Terkini, status Twitter berujung penjara kembali melanda wanita Arab Saudi dengan hukumannya lebih dahsyat. Pengadilan terorisme kerajaan memvonisnya 45 tahun penjara karena menggunakan media sosial untuk "melanggar ketertiban umum", menurut dokumen pengadilan yang dilihat oleh kelompok hak asasi manusia.
"Nourah binti Saeed al-Qahtani dijatuhi hukuman 45 tahun penjara setelah pengadilan pidana khusus memvonisnya karena menggunakan internet untuk merobek tatanan sosial [Arab Saudi]", menurut dokumen yang diperoleh dan ditinjau oleh Democracy for the Arab World Now (Dawn) --sebuah organisasi yang didirikan oleh Jamal Khashoggi, seperti dikutip dari The Guardian, Rabu (31/8/2022).

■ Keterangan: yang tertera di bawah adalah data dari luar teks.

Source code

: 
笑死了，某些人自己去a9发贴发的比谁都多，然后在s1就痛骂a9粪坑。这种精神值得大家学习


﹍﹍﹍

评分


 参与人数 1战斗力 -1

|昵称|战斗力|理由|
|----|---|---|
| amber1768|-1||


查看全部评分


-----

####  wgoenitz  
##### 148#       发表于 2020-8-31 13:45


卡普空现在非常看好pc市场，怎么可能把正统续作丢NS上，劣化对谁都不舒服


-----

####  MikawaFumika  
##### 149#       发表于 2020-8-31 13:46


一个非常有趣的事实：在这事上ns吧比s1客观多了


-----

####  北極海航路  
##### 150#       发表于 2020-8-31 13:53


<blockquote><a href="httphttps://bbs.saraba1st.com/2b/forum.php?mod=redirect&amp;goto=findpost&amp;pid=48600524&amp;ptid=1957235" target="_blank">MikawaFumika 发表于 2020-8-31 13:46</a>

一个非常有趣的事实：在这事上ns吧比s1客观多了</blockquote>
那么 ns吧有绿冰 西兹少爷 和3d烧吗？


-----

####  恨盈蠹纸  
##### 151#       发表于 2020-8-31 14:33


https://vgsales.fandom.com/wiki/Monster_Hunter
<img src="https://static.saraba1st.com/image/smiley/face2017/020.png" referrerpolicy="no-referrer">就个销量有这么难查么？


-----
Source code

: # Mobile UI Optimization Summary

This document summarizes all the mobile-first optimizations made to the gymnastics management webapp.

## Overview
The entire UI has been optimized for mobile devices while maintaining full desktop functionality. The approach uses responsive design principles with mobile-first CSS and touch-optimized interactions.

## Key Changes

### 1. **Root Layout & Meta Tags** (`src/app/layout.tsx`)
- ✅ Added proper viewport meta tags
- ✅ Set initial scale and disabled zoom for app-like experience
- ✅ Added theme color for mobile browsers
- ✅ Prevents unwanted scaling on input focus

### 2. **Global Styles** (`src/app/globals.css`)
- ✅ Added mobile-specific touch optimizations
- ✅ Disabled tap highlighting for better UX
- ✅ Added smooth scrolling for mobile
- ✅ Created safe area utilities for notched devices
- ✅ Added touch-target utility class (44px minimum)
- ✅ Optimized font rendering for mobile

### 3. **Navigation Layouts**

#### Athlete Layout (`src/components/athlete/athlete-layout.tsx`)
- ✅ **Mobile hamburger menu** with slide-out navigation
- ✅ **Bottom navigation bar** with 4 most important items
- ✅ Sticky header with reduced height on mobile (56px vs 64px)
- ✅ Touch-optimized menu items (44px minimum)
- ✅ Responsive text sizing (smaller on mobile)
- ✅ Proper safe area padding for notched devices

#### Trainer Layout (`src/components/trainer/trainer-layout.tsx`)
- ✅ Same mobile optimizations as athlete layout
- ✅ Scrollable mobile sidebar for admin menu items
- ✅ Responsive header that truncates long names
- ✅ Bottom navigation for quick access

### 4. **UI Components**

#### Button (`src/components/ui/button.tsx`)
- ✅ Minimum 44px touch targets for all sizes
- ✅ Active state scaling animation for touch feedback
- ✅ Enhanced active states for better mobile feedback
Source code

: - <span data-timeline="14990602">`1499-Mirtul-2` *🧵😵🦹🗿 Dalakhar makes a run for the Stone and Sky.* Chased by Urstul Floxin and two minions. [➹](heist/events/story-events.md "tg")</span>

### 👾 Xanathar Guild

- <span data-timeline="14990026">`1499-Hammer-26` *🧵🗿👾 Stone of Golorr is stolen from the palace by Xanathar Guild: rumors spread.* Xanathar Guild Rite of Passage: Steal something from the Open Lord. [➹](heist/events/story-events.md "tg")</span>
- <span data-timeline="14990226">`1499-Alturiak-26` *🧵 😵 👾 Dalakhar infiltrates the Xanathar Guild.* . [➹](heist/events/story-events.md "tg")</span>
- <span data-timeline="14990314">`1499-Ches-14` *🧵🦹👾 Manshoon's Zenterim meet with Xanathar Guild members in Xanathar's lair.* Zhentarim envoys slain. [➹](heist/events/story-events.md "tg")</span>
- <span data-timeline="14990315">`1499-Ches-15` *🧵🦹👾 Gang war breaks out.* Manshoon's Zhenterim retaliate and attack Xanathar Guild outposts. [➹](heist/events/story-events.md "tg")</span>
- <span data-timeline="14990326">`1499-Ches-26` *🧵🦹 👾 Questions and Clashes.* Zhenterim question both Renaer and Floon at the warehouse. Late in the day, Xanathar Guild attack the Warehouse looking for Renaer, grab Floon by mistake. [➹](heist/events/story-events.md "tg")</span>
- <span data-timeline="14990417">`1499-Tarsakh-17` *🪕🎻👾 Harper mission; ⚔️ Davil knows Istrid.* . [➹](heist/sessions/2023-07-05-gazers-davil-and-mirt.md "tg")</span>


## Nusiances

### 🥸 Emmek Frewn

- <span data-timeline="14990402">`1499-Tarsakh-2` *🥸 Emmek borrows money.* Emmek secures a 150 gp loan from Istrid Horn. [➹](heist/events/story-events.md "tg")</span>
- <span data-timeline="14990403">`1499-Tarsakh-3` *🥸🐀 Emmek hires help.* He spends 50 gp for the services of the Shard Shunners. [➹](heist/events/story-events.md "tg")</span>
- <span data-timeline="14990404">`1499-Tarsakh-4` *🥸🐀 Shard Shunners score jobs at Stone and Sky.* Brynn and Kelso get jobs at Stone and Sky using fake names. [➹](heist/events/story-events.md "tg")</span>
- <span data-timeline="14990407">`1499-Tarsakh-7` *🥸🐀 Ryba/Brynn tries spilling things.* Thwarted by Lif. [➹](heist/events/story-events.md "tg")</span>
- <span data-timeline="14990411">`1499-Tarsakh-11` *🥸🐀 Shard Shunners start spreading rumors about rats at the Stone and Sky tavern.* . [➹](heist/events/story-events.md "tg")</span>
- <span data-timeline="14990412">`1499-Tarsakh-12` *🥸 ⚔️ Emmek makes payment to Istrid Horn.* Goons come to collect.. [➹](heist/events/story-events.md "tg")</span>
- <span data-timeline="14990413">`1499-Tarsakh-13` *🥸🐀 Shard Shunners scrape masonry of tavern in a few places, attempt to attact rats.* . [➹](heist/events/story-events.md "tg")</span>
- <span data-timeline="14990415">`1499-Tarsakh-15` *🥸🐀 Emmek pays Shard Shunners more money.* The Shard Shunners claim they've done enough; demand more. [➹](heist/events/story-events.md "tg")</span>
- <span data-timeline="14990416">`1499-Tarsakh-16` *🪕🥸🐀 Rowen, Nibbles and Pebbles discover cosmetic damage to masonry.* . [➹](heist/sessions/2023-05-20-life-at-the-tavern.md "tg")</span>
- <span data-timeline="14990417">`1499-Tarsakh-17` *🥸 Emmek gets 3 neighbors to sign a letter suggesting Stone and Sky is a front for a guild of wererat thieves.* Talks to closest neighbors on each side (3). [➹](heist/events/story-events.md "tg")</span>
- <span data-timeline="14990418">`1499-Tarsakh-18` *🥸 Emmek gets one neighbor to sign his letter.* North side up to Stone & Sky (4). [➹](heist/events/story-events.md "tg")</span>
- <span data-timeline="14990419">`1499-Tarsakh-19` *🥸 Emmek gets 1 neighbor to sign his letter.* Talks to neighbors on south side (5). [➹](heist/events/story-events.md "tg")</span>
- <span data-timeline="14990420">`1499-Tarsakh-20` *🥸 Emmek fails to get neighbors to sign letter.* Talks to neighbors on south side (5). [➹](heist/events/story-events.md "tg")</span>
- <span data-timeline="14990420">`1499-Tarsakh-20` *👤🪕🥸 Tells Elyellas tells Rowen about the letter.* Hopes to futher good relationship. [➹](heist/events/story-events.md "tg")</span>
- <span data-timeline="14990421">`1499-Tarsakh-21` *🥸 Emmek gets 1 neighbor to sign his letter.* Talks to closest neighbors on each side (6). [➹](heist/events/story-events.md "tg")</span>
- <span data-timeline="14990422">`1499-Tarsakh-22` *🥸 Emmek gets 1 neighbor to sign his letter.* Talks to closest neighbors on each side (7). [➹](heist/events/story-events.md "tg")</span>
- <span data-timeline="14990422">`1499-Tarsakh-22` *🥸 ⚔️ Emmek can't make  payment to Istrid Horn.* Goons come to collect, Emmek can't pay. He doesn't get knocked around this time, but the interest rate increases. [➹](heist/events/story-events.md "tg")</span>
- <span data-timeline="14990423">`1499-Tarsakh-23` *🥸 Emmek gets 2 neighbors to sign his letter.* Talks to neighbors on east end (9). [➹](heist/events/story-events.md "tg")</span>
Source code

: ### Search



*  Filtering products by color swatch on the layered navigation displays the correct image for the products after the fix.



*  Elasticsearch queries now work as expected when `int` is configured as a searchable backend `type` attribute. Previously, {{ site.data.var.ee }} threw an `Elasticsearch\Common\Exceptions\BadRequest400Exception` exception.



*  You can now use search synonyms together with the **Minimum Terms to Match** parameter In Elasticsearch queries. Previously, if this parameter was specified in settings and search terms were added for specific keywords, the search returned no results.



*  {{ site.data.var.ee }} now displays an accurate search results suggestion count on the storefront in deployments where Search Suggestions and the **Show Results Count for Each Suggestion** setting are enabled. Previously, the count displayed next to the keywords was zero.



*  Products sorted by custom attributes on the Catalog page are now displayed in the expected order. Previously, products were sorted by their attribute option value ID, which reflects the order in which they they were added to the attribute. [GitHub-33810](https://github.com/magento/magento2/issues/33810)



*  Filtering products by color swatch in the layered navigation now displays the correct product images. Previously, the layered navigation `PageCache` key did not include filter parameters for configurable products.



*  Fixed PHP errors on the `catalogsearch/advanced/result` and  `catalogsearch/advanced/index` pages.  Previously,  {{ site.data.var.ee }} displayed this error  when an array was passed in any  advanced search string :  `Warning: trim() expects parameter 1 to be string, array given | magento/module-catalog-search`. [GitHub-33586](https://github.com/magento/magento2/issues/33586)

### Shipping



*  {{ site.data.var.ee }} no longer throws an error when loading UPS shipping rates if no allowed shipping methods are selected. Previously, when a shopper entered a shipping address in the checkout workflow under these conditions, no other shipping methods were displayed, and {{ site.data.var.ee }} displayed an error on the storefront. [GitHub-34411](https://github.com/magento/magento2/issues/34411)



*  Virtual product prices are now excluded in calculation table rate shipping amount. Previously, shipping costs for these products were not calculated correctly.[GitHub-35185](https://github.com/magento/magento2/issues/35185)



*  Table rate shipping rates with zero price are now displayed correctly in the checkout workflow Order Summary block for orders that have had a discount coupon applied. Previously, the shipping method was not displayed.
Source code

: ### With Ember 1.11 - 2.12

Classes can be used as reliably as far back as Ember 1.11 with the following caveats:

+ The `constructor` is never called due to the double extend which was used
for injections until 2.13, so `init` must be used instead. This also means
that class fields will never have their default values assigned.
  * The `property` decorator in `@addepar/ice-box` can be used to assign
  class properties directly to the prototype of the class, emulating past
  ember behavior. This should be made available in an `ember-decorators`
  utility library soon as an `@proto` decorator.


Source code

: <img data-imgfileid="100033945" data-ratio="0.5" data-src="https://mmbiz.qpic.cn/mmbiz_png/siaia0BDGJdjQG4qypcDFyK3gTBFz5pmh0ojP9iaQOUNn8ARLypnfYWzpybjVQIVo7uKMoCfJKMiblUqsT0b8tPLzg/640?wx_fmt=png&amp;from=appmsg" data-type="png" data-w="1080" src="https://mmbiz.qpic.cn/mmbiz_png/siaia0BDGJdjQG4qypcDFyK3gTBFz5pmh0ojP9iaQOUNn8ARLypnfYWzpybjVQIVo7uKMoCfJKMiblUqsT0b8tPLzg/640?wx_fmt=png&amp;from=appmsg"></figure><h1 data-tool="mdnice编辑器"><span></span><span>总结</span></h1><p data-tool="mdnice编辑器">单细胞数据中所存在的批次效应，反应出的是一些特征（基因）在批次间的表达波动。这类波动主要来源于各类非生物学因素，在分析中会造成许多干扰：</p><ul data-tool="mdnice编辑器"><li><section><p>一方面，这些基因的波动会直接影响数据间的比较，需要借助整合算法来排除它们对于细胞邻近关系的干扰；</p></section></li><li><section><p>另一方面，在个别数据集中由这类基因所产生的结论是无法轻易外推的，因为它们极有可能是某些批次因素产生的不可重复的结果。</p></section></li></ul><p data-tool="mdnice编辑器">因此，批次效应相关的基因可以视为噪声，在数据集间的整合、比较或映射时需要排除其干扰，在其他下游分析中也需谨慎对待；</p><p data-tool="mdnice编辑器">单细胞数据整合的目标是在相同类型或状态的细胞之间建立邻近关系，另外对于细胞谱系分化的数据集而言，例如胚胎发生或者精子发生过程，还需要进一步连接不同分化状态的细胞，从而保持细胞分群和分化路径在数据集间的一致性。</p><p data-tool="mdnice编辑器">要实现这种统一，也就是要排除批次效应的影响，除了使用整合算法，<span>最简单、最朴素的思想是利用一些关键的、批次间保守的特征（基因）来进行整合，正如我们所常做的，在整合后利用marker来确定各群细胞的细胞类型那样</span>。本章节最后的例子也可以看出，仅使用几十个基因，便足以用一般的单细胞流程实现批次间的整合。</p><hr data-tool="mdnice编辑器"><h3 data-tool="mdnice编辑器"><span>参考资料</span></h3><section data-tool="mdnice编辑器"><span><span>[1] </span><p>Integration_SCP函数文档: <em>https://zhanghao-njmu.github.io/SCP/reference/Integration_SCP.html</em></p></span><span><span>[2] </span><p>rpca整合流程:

Dawn membagikan temuannya, yang katanya diverifikasi oleh sumber-sumber Arab Saudi, dengan Guardian.
Sedikit rincian yang diketahui tentang Qahtani, termasuk usianya atau suasa di sekitar penangkapan dan hukumannya.
Tetapi berita tentang hukumannya selama beberapa dekade mengemuka beberapa minggu setelah Salma al-Shehab, seorang mahasiswa PhD di Universitas Leeds Inggris yang juga ibu dari dua anak, dinyatakan bersalah dan dijatuhi hukuman 34 tahun penjara ketika dia kembali ke Saudi untuk istirahat liburan.
Dokumen pengadilan dalam kasus Shehab, wanita yang berusia 34 tahun, mengungkapkan dia telah dihukum karena dugaan kejahatan mengikuti akun Twitter individu yang "menyebabkan kerusuhan publik dan mengganggu stabilitas keamanan sipil dan nasional". Dalam beberapa kasus, dia me-retweet tweet yang diposting oleh para pembangkang di pengasingan.
Shehab mengatakan kepada pengadilan Saudi bahwa dia telah menghadapi pelecehan dan pelecehan selama penahanannya, termasuk menjadi sasaran interogasi setelah diberi obat yang membuatnya kelelahan.